Before that they were averaging 5.4 runs per game. In 12 games since: 3.6.

The Phils still have a +104 run differential, second best in baseball. After Tuesday night’s win, manager Rob Thomson suggested that playing taut games against a contending team created a playoff atmosphere that could only be helpful in the long run. He picked up the theme Wednesday.

“They’re a good club,” he said. “I think winning close games like this, where we don’t score runs and win games, I think that’s huge. I really do.”

As the traveling party gathered itself for the long day’s journey into night that was scheduled to deposit them at their London hotel around 10 a.m. British Summer Time on Thursday, they had played nine more games at CBP than on the road.

There are seven teams besides the Phillies that opened for business Wednesday with winning percentages of .580 or better.

They still haven’t played any of the first-place teams in the American League (Yankees, Guardians, Mariners) or the second-place Orioles or Royals.

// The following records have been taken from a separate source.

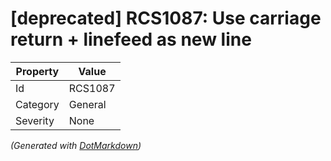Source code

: # \[deprecated\] RCS1087: Use carriage return \+ linefeed as new line

| Property | Value   |
| -------- | ------- |
| Id       | RCS1087 |
| Category | General |
| Severity | None    |


*\(Generated with [DotMarkdown](http://github.com/JosefPihrt/DotMarkdown)\)*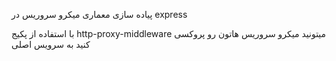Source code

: 
پیاده سازی معماری میکرو سروریس در express

با استفاده از پکیج http-proxy-middleware میتونید میکرو سروریس هاتون رو پروکسی کنید به سرویس اصلی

They haven’t played the Dodgers, have three more series against the Braves and a rematch in Milwaukee in September.

The real gauntlet could be the 12-game stretch between July 26 and August 7 when they host Cleveland and the Yankees, then fly West to play the Mariners and Dodgers.

Add it all up and it comes to six down, 34 to go against the teams that, on paper at least, will be the best measuring sticks they’ll face before the postseason.

But, hey, it’s like former Phillies manager Charlie Manuel always used to say. “If you want to be the best, you have to beat the best."